Industrial production increased by 1.1% between July and September, the ONS said, following a 0.7% decline in the previous quarter.

Manufacturing contributed the most to the increase in industrial production, followed by water and sewerage industries.

The construction sector remained under pressure in the third quarter, however, shrinking 2.5%, following a 3% drop in the previous quarter.

Within the services sector, the index of distribution, hotels and restaurants rose 1.6%, transport sector grew 0.8%, business services and finance increased 1% and government services lifted 1.6%.

Vicky Redwood, chief UK economist at Capital Economics, said: “We think that the reversal of the Jubilee effect probably added about 0.5%, the Olympic ticket sales added 0.2% and there may have been a wider Olympic boost.

“But even accounting for this suggests that underlying output managed to rise by a small amount – an improvement on recent quarters.”
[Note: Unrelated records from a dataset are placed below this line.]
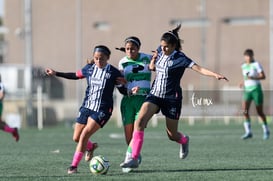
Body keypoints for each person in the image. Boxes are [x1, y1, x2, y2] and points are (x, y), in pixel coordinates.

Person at [120, 25, 228, 169]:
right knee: (139, 122)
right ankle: (133, 158)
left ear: (174, 46)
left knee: (172, 135)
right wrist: (152, 62)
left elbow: (199, 68)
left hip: (172, 99)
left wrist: (215, 75)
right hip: (154, 95)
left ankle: (183, 140)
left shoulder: (180, 58)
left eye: (166, 47)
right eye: (161, 46)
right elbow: (152, 67)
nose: (163, 49)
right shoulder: (159, 51)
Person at [46, 45, 129, 174]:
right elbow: (75, 75)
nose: (99, 61)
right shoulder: (89, 69)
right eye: (96, 58)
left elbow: (122, 90)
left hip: (103, 109)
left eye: (102, 59)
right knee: (76, 137)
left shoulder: (113, 72)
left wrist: (128, 89)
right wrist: (56, 73)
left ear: (108, 58)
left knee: (84, 135)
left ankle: (73, 166)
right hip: (86, 107)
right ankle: (91, 147)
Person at [117, 36, 151, 172]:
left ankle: (128, 159)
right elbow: (120, 84)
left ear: (138, 48)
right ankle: (135, 155)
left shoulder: (148, 58)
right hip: (128, 100)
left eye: (133, 48)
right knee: (128, 136)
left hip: (143, 100)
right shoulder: (123, 62)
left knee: (138, 129)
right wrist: (128, 90)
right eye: (127, 49)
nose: (130, 51)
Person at [240, 49, 270, 140]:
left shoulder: (256, 64)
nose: (247, 58)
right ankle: (248, 132)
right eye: (246, 56)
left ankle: (266, 130)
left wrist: (253, 77)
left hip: (256, 90)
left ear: (252, 56)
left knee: (259, 112)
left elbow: (263, 76)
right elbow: (246, 77)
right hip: (247, 90)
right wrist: (242, 82)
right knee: (244, 111)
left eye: (249, 56)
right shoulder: (243, 65)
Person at [0, 74, 19, 142]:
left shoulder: (1, 84)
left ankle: (13, 130)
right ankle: (13, 130)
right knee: (0, 124)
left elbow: (2, 95)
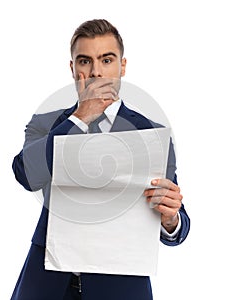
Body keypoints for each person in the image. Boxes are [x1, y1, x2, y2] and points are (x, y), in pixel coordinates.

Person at [11, 19, 190, 300]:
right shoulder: (46, 124)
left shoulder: (153, 134)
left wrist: (170, 218)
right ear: (72, 68)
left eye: (106, 60)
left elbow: (177, 225)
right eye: (85, 61)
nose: (95, 72)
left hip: (120, 286)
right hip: (46, 284)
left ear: (122, 66)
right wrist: (80, 117)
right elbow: (26, 174)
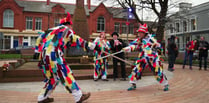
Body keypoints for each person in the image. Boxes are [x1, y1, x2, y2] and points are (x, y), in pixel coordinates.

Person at [33, 12, 92, 103]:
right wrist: (90, 46)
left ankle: (42, 97)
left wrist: (36, 51)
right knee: (66, 74)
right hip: (55, 55)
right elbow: (76, 39)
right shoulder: (66, 30)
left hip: (44, 57)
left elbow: (39, 37)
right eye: (71, 25)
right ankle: (78, 96)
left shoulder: (50, 30)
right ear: (67, 24)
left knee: (52, 79)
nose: (71, 27)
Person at [123, 23, 169, 91]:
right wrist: (126, 48)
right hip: (143, 58)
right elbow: (133, 46)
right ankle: (133, 84)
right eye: (139, 33)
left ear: (145, 33)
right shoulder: (139, 40)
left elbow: (159, 47)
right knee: (136, 70)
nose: (139, 34)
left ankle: (165, 84)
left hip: (152, 58)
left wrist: (155, 47)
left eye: (141, 33)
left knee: (158, 71)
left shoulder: (151, 39)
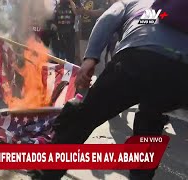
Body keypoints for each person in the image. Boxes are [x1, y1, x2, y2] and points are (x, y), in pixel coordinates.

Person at [29, 0, 188, 179]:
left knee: (83, 117)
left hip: (138, 59)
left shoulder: (131, 2)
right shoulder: (177, 11)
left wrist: (91, 58)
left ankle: (47, 173)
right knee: (151, 120)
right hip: (181, 75)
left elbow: (107, 19)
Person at [69, 0, 108, 65]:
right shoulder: (84, 1)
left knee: (97, 64)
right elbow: (79, 14)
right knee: (84, 63)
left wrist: (85, 11)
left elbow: (102, 12)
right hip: (84, 36)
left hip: (98, 36)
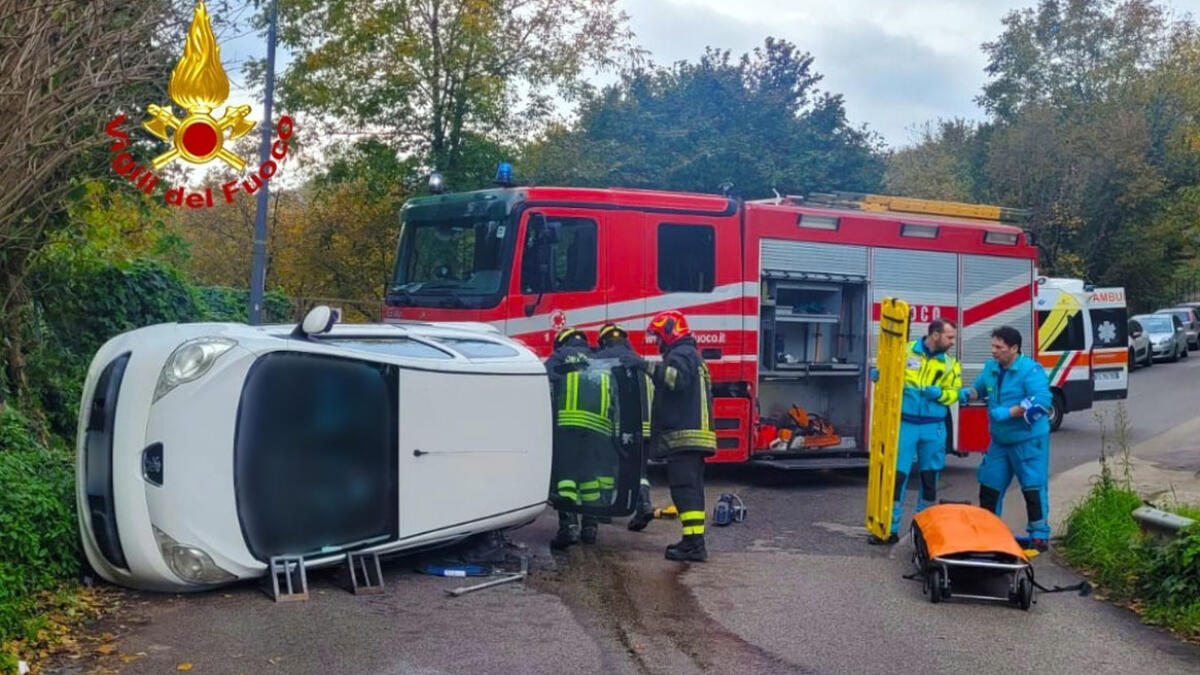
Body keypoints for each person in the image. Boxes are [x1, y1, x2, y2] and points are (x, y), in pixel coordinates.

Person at [621, 310, 715, 562]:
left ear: (668, 332)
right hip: (693, 438)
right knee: (691, 490)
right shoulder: (692, 355)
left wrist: (644, 365)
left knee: (685, 490)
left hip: (685, 437)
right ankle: (693, 541)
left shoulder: (682, 354)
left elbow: (674, 380)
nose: (657, 343)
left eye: (657, 337)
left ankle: (694, 545)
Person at [870, 319, 963, 545]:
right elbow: (889, 373)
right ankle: (887, 529)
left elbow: (955, 393)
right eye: (949, 337)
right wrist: (880, 375)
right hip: (905, 424)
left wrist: (940, 394)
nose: (953, 342)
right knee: (896, 477)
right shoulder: (904, 351)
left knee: (929, 478)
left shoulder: (951, 365)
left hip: (933, 426)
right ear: (934, 334)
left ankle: (924, 531)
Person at [961, 325, 1053, 551]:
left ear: (1014, 348)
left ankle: (1039, 535)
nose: (993, 351)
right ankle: (988, 533)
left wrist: (1010, 412)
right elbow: (979, 390)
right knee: (990, 486)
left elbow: (1042, 401)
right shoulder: (991, 368)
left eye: (998, 347)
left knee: (1032, 487)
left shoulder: (1031, 371)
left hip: (1028, 441)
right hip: (1000, 441)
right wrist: (966, 393)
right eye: (992, 346)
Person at [545, 327, 613, 549]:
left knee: (566, 478)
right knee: (590, 478)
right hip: (599, 428)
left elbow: (546, 382)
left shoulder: (560, 356)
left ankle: (569, 527)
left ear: (562, 342)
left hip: (568, 424)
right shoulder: (598, 358)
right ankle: (590, 527)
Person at [594, 322, 656, 531]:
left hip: (621, 427)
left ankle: (605, 510)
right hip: (646, 428)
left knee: (610, 468)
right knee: (640, 470)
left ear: (603, 342)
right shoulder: (638, 360)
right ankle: (644, 504)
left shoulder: (604, 361)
However, she added: “It won’t be plain sailing from now on, though. There are still a number of constraints on the recovery. And as the Olympic effects unwind, it is still possible that the economy will contract again in Q4.

“Indeed, the business surveys have been painting a slightly gloomier picture, suggesting that underlying output is still stagnating or even falling slightly.”
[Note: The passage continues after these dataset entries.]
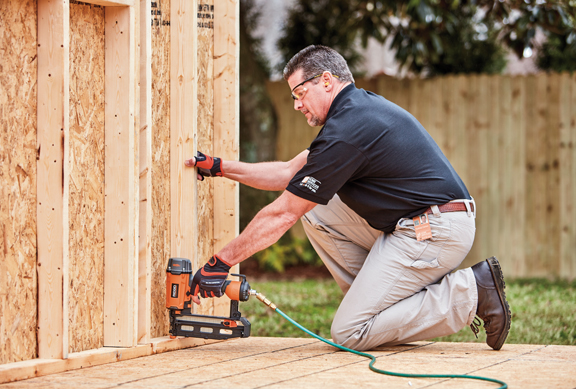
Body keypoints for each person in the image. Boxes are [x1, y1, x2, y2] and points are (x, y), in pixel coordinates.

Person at [185, 45, 511, 351]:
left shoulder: (348, 131)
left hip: (435, 230)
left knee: (349, 332)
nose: (297, 104)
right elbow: (287, 174)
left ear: (326, 80)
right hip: (420, 224)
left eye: (300, 93)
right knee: (316, 212)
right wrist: (219, 167)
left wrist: (220, 263)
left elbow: (283, 213)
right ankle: (377, 306)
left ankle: (470, 292)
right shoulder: (353, 115)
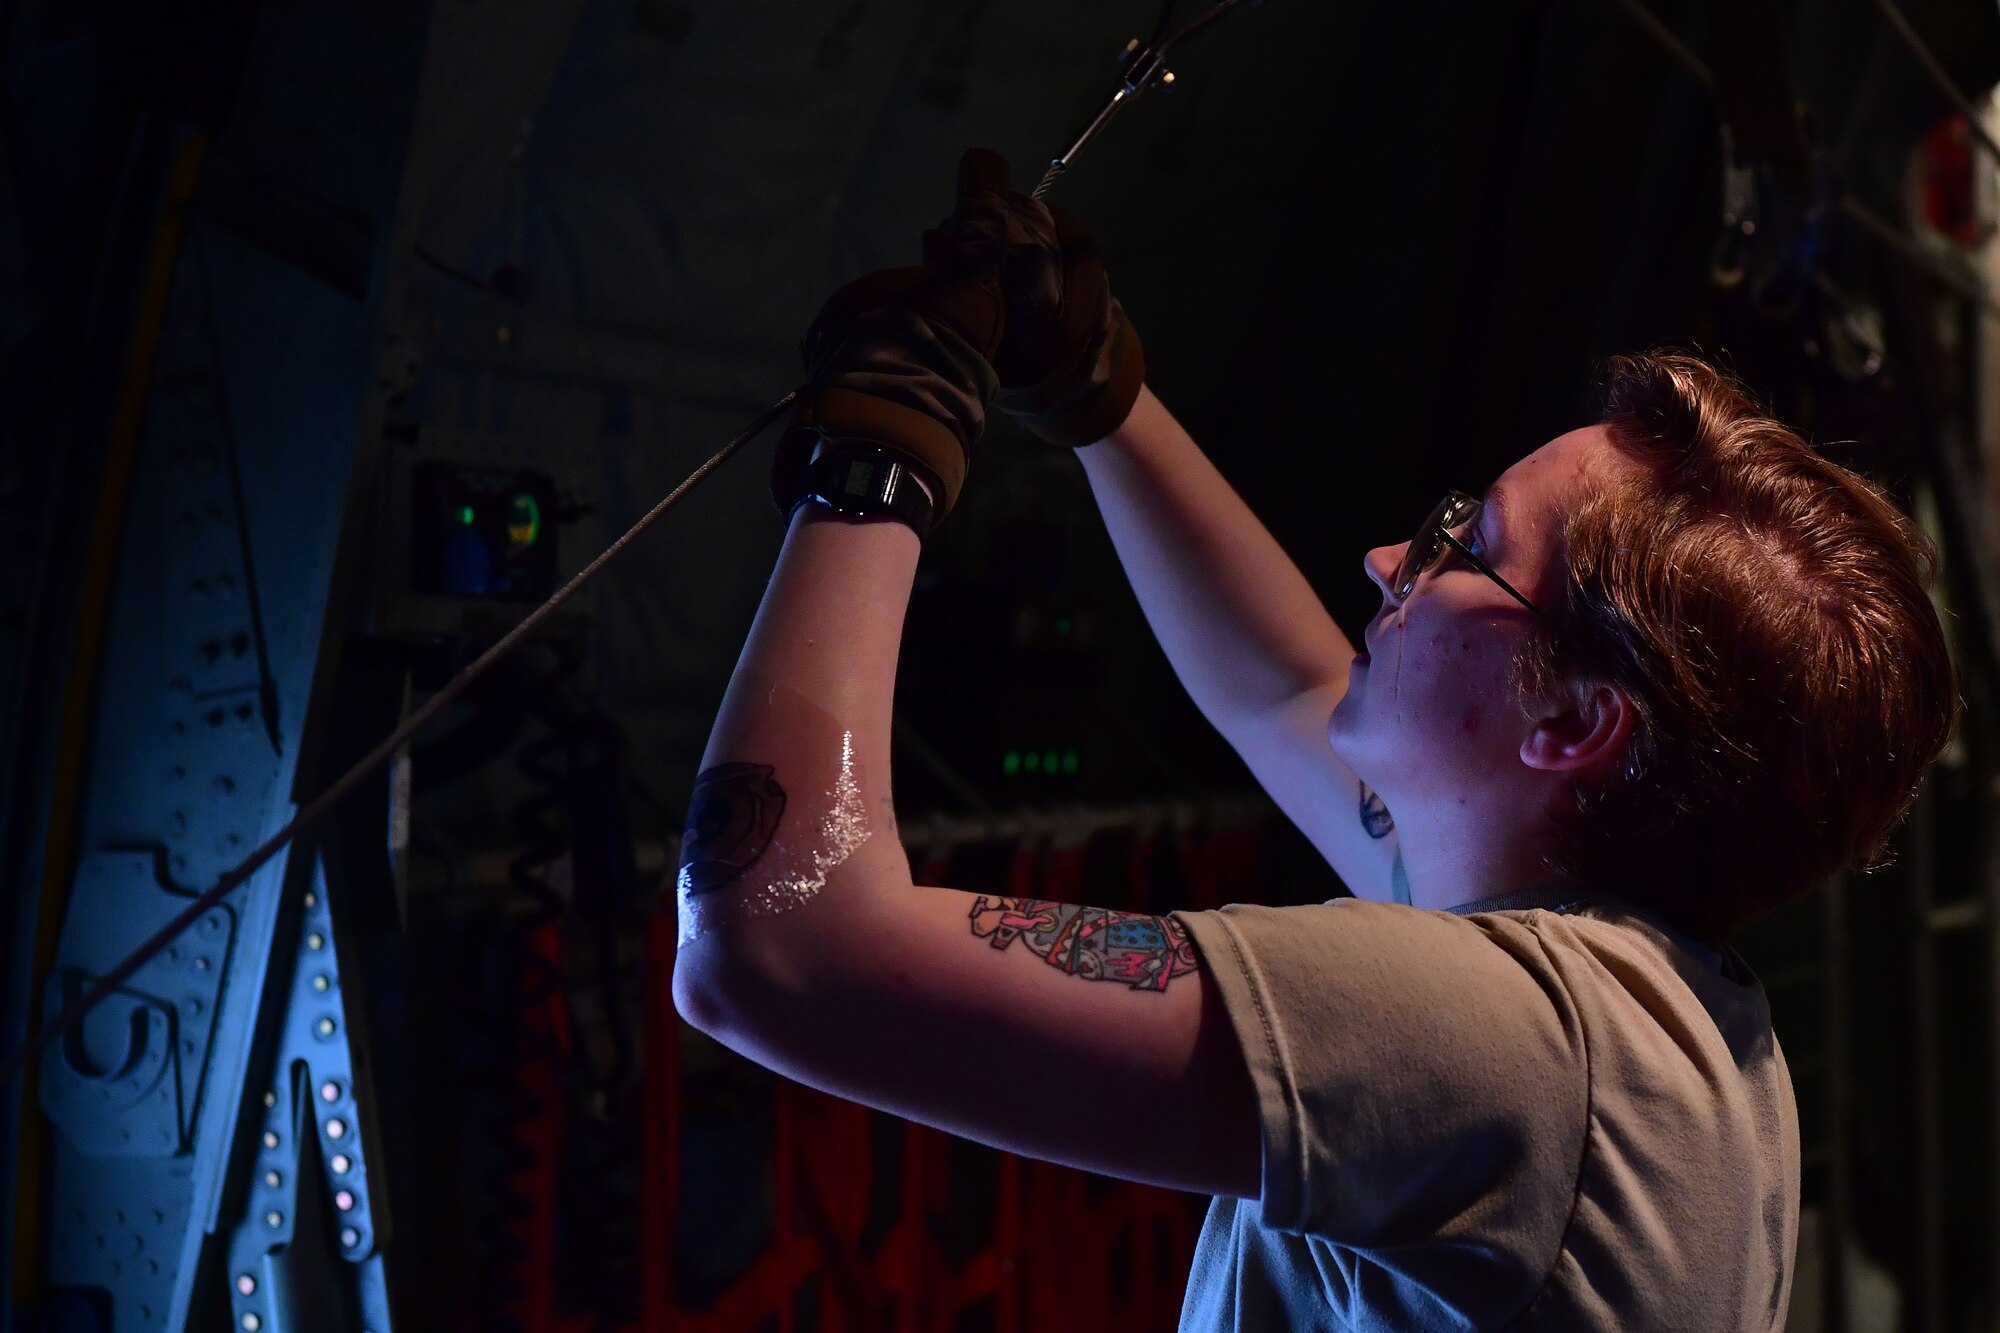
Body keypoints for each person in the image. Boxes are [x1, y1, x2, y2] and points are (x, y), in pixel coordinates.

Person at [671, 148, 1958, 1330]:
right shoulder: (1661, 1030)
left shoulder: (1500, 1045)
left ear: (1573, 720)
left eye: (1466, 546)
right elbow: (1284, 688)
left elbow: (780, 946)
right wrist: (1095, 389)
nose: (1390, 557)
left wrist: (881, 458)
Nevertheless, she said the strength of the improvement during the third quarter could tip the balance towards the Bank of England’s monetary policy committee postponing the next round of quantitative easing, although even if held fire in November more asset purchases were still likely at some point.
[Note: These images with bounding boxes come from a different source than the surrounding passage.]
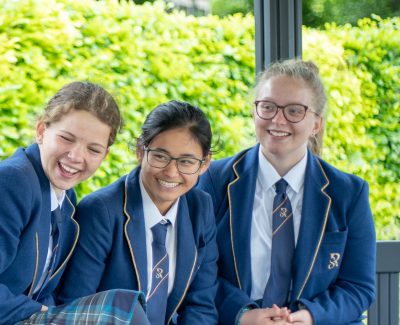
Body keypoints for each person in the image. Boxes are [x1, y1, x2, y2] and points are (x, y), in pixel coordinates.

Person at [197, 59, 376, 325]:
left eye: (294, 111)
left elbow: (357, 287)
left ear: (316, 123)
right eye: (267, 107)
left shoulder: (349, 193)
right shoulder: (213, 180)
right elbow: (198, 271)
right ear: (253, 112)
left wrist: (310, 317)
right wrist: (243, 314)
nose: (278, 119)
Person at [58, 100, 219, 324]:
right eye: (160, 156)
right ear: (140, 150)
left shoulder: (200, 207)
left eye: (186, 161)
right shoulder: (100, 211)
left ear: (205, 163)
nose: (171, 172)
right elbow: (77, 307)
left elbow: (201, 306)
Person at [0, 81, 146, 324]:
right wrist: (41, 312)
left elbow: (44, 288)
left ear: (105, 155)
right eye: (67, 138)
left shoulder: (65, 199)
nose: (76, 157)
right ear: (41, 130)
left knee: (126, 304)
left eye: (93, 149)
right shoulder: (13, 181)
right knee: (122, 314)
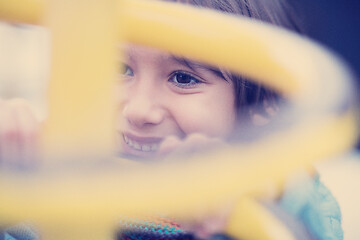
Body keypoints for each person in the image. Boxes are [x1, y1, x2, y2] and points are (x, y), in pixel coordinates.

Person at [0, 0, 344, 239]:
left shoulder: (276, 192)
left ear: (261, 104)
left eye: (183, 78)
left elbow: (306, 214)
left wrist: (259, 188)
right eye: (120, 68)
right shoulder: (48, 173)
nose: (138, 111)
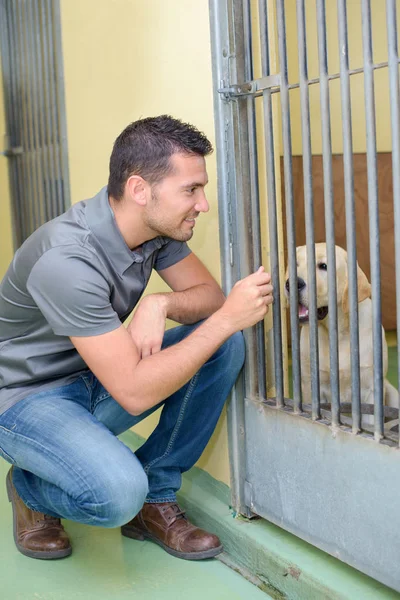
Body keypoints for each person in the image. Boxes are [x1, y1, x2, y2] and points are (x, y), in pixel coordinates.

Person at [0, 115, 273, 561]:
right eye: (191, 190)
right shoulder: (66, 261)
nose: (202, 205)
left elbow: (207, 297)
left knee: (222, 343)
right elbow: (132, 392)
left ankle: (156, 497)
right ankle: (30, 488)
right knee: (116, 495)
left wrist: (159, 304)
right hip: (26, 399)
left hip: (95, 374)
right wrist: (228, 318)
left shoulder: (154, 230)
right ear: (140, 190)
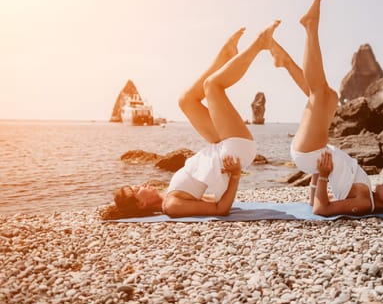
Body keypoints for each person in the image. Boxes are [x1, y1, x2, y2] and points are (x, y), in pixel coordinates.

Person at [100, 21, 281, 220]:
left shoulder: (170, 195)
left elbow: (211, 201)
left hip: (221, 148)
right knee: (212, 86)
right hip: (234, 151)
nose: (140, 185)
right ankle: (259, 44)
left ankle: (226, 56)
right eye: (136, 190)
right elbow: (221, 209)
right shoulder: (171, 206)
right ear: (141, 203)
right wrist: (235, 175)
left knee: (186, 100)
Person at [269, 0, 383, 216]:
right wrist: (317, 176)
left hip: (310, 152)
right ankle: (285, 61)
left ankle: (310, 27)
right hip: (315, 153)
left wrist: (323, 174)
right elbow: (312, 203)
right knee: (329, 96)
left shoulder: (365, 203)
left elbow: (320, 209)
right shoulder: (368, 196)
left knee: (319, 93)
“The Chancellor is also likely to jump on the numbers as vindication for sticking with his Plan A, suggesting that a significant change of course in December’s Autumn Statement might now be a bit more unlikely,” she added.

The third quarter figure means that the economy has grown 0.3% so far this year but it is still 3.1% below its peak in the first quarter of 2008, before the post-financial crisis recession first hit.

The economy shrank 0.4% in the second quarter, confirming the double-dip recession as the longest since the 1950s.

The UK has been battling against sluggish consumer spending, Government cuts and high unemployment, while the struggling eurozone has hit exports.

Even though underlying growth is considered to be weak, analysts said the recovery had been helped by lower inflation, recent gains in employment and an edging up of earnings growth.

The economy is expected to continue growing in the fourth quarter from October to December but at a much slower rate, with predictions coming in around the 0.3% mark, although some economists warn that continued growth is by no means certain.

Howard Archer, chief UK and European economist at IHS Global Insight, said: “The economy is far from out of the woods, with further relapses highly possible in the face of still tough domestic and global, especially Eurozone, conditions.

“So it is premature for the Chancellor to contemplate singing in his bathtub.”

Today’s ONS figures are preliminary estimates and subject to revision.